WORK ITEM: The copy you return should hold only the lines from the top of the data below through the line with "selector = 0;", each duplicated exactly and with no pictures.

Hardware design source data
Start of Block

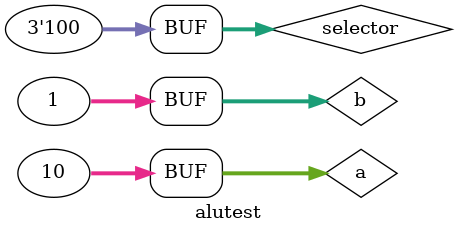
<source format=v>
`timescale 1ns / 1ps

module alutest;

	// Inputs
	reg [31:0] a;
	reg [31:0] b;
	reg [2:0] selector;
	// Outputs
	wire [31:0] out;

	// Instantiate the Unit Under Test (UUT)
	FPALU uut (
		.out(out), 
		.a(a), 
		.b(b), 
		.selector(selector)
	);

	initial begin
		// Initialize Inputs
		a = 0;
		b = 0;
		selector = 0;

		// Wait 100 ns for global reset to finish
		#100;
      a = 10;
		b = 1;
		#100;
      selector = 1;
		#100;
      selector = 2;
		#100;
      selector = 3;
		#100;
      selector = 4;
		// Add stimulus here

	end
endmodule


</source>
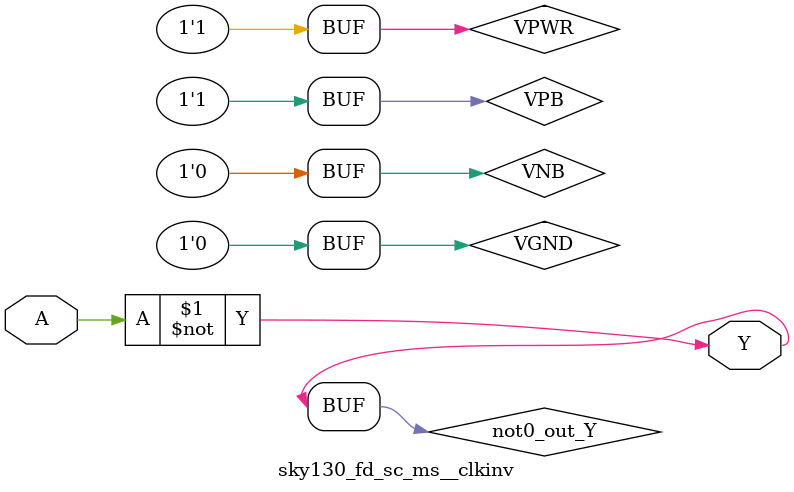
<source format=v>
/*
 * Copyright 2020 The SkyWater PDK Authors
 *
 * Licensed under the Apache License, Version 2.0 (the "License");
 * you may not use this file except in compliance with the License.
 * You may obtain a copy of the License at
 *
 *     https://www.apache.org/licenses/LICENSE-2.0
 *
 * Unless required by applicable law or agreed to in writing, software
 * distributed under the License is distributed on an "AS IS" BASIS,
 * WITHOUT WARRANTIES OR CONDITIONS OF ANY KIND, either express or implied.
 * See the License for the specific language governing permissions and
 * limitations under the License.
 *
 * SPDX-License-Identifier: Apache-2.0
*/


`ifndef SKY130_FD_SC_MS__CLKINV_TIMING_V
`define SKY130_FD_SC_MS__CLKINV_TIMING_V

/**
 * clkinv: Clock tree inverter.
 *
 * Verilog simulation timing model.
 */

`timescale 1ns / 1ps
`default_nettype none

`celldefine
module sky130_fd_sc_ms__clkinv (
    Y,
    A
);

    // Module ports
    output Y;
    input  A;

    // Module supplies
    supply1 VPWR;
    supply0 VGND;
    supply1 VPB ;
    supply0 VNB ;

    // Local signals
    wire not0_out_Y;

    //  Name  Output      Other arguments
    not not0 (not0_out_Y, A              );
    buf buf0 (Y         , not0_out_Y     );

endmodule
`endcelldefine

`default_nettype wire
`endif  // SKY130_FD_SC_MS__CLKINV_TIMING_V

</source>
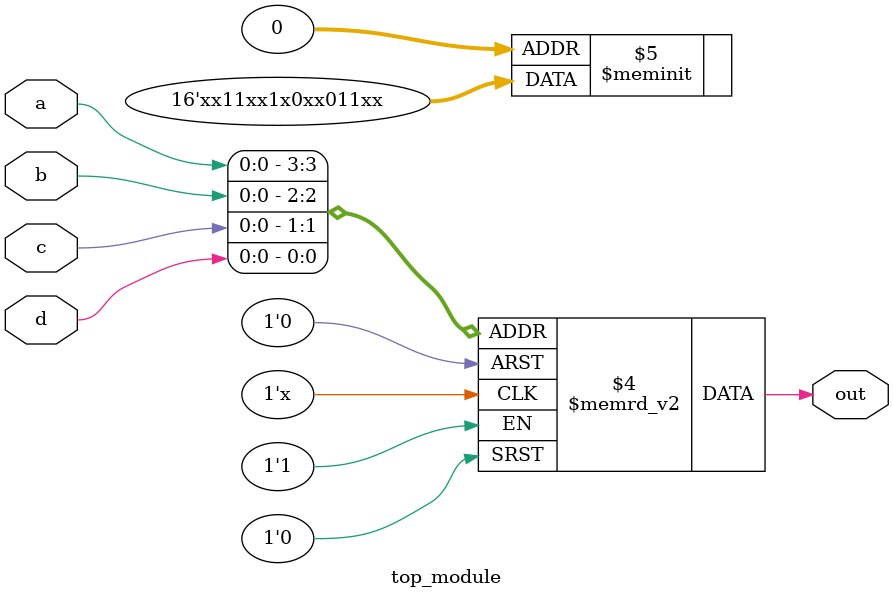
<source format=sv>
module top_module (
	 input a, 
	 input b,
	 input c,
	 input d,
	 output reg out
);
    always @(*) begin
        case ({a,b,c,d})
            4'b0000, 4'b0001, 4'b0101, 4'b0110, 4'b1000, 4'b1011, 4'b1010, 4'b1110, 4'b1111:
                out = 1'bx;
            4'b0011, 4'b0010, 4'b1110, 4'b1111, 4'b1100, 4'b1101, 4'b1001:
                out = 1;
            default:
                out = 0;
        endcase
    end
endmodule

</source>
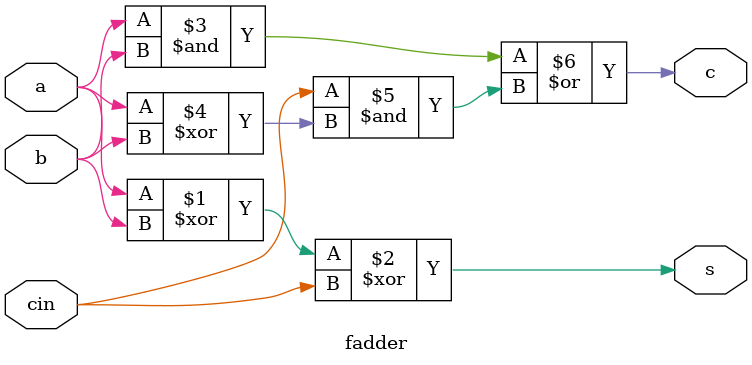
<source format=v>
module fadder(input a,b,cin, output s,c);
assign s = a ^ b ^ cin;
assign c = (a & b) | (cin & (a ^ b));
endmodule
</source>
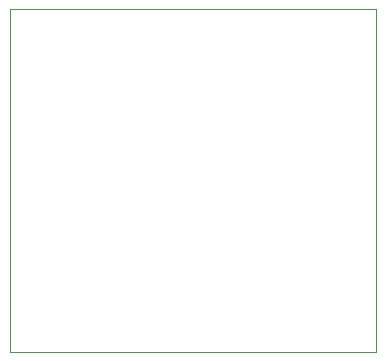
<source format=gbr>
%TF.GenerationSoftware,KiCad,Pcbnew,7.0.8-7.0.8~ubuntu22.04.1*%
%TF.CreationDate,2023-11-01T15:39:39+03:00*%
%TF.ProjectId,main-module,6d61696e-2d6d-46f6-9475-6c652e6b6963,rev?*%
%TF.SameCoordinates,Original*%
%TF.FileFunction,Profile,NP*%
%FSLAX46Y46*%
G04 Gerber Fmt 4.6, Leading zero omitted, Abs format (unit mm)*
G04 Created by KiCad (PCBNEW 7.0.8-7.0.8~ubuntu22.04.1) date 2023-11-01 15:39:39*
%MOMM*%
%LPD*%
G01*
G04 APERTURE LIST*
%TA.AperFunction,Profile*%
%ADD10C,0.100000*%
%TD*%
G04 APERTURE END LIST*
D10*
X145000000Y-60000000D02*
X176000000Y-60000000D01*
X176000000Y-89000000D01*
X145000000Y-89000000D01*
X145000000Y-60000000D01*
M02*

</source>
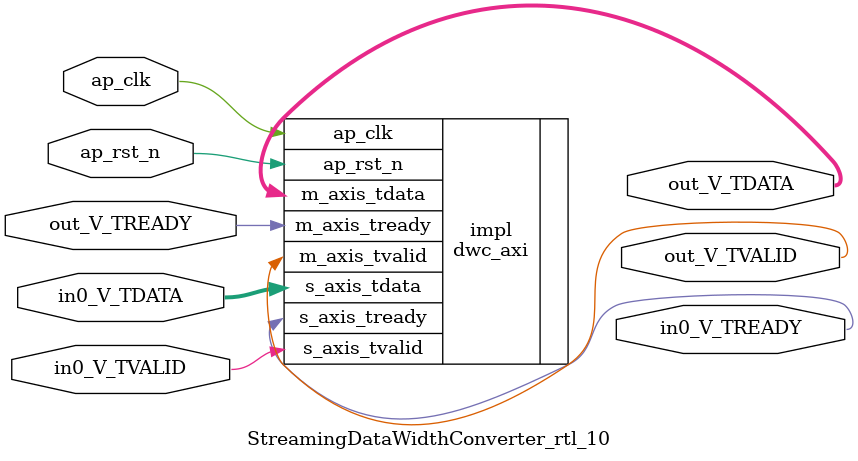
<source format=v>
/******************************************************************************
 * Copyright (C) 2023, Advanced Micro Devices, Inc.
 * All rights reserved.
 *
 * Redistribution and use in source and binary forms, with or without
 * modification, are permitted provided that the following conditions are met:
 *
 *  1. Redistributions of source code must retain the above copyright notice,
 *     this list of conditions and the following disclaimer.
 *
 *  2. Redistributions in binary form must reproduce the above copyright
 *     notice, this list of conditions and the following disclaimer in the
 *     documentation and/or other materials provided with the distribution.
 *
 *  3. Neither the name of the copyright holder nor the names of its
 *     contributors may be used to endorse or promote products derived from
 *     this software without specific prior written permission.
 *
 * THIS SOFTWARE IS PROVIDED BY THE COPYRIGHT HOLDERS AND CONTRIBUTORS "AS IS"
 * AND ANY EXPRESS OR IMPLIED WARRANTIES, INCLUDING, BUT NOT LIMITED TO,
 * THE IMPLIED WARRANTIES OF MERCHANTABILITY AND FITNESS FOR A PARTICULAR
 * PURPOSE ARE DISCLAIMED. IN NO EVENT SHALL THE COPYRIGHT HOLDER OR
 * CONTRIBUTORS BE LIABLE FOR ANY DIRECT, INDIRECT, INCIDENTAL, SPECIAL,
 * EXEMPLARY, OR CONSEQUENTIAL DAMAGES (INCLUDING, BUT NOT LIMITED TO,
 * PROCUREMENT OF SUBSTITUTE GOODS OR SERVICES; LOSS OF USE, DATA, OR PROFITS;
 * OR BUSINESS INTERRUPTION). HOWEVER CAUSED AND ON ANY THEORY OF LIABILITY,
 * WHETHER IN CONTRACT, STRICT LIABILITY, OR TORT (INCLUDING NEGLIGENCE OR
 * OTHERWISE) ARISING IN ANY WAY OUT OF THE USE OF THIS SOFTWARE, EVEN IF
 * ADVISED OF THE POSSIBILITY OF SUCH DAMAGE.
 *****************************************************************************/

module StreamingDataWidthConverter_rtl_10 #(
	parameter  IBITS = 5,
	parameter  OBITS = 40,

	parameter  AXI_IBITS = (IBITS+7)/8 * 8,
	parameter  AXI_OBITS = (OBITS+7)/8 * 8
)(
	//- Global Control ------------------
	(* X_INTERFACE_INFO = "xilinx.com:signal:clock:1.0 ap_clk CLK" *)
	(* X_INTERFACE_PARAMETER = "ASSOCIATED_BUSIF in0_V:out_V, ASSOCIATED_RESET ap_rst_n" *)
	input	ap_clk,
	(* X_INTERFACE_PARAMETER = "POLARITY ACTIVE_LOW" *)
	input	ap_rst_n,

	//- AXI Stream - Input --------------
	output	in0_V_TREADY,
	input	in0_V_TVALID,
	input	[AXI_IBITS-1:0]  in0_V_TDATA,

	//- AXI Stream - Output -------------
	input	out_V_TREADY,
	output	out_V_TVALID,
	output	[AXI_OBITS-1:0]  out_V_TDATA
);

	dwc_axi #(
		.IBITS(IBITS),
		.OBITS(OBITS)
	) impl (
		.ap_clk(ap_clk),
		.ap_rst_n(ap_rst_n),
		.s_axis_tready(in0_V_TREADY),
		.s_axis_tvalid(in0_V_TVALID),
		.s_axis_tdata(in0_V_TDATA),
		.m_axis_tready(out_V_TREADY),
		.m_axis_tvalid(out_V_TVALID),
		.m_axis_tdata(out_V_TDATA)
	);

endmodule

</source>
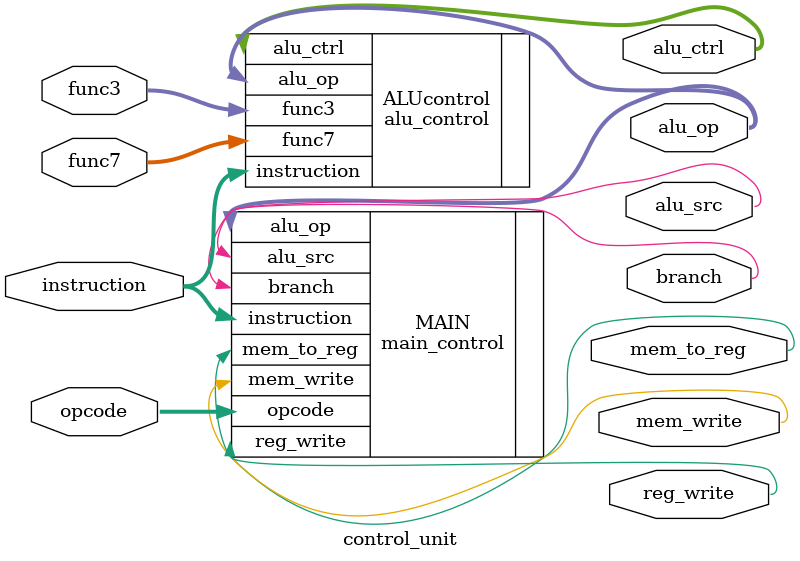
<source format=sv>
`timescale 1ns / 1ps

module control_unit(
input logic [31:0]instruction,
input logic [6:0]opcode,
input logic [6:0]func7,
input logic [2:0]func3,
output logic reg_write,
output logic mem_write,
output logic mem_to_reg,
output logic [1:0]alu_op,
output logic alu_src,
output logic branch,
output logic [3:0]alu_ctrl
    );
    
        
//logic [31:0]instruction;  //maybe make this input???

//assign opcode = instruction[6:0];
//assign func7 = instruction[30:25];
//assign func3 = instruction[14:12];
    
    main_control MAIN(
        .opcode(opcode),
        .branch(branch),
        .mem_write(mem_write),
        .mem_to_reg(mem_to_reg), 
        .alu_src(alu_src),
        .alu_op(alu_op),
        .reg_write(reg_write),
        .instruction(instruction)
    );
    
    
    
    alu_control ALUcontrol(
        .func3(func3),
        .func7(func7), // instruction [30] is func7[5]
        .alu_op(alu_op),
        .alu_ctrl(alu_ctrl),
        .instruction(instruction)
    );
    
    

    
    
endmodule

</source>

End of Block

FINAL ANSWER:
<source format=v>
`timescale 1ns / 1ps

module alutest;

	// Inputs
	reg [31:0] a;
	reg [31:0] b;
	reg [2:0] selector;
	// Outputs
	wire [31:0] out;

	// Instantiate the Unit Under Test (UUT)
	FPALU uut (
		.out(out), 
		.a(a), 
		.b(b), 
		.selector(selector)
	);

	initial begin
		// Initialize Inputs
		a = 0;
		b = 0;
		selector = 0;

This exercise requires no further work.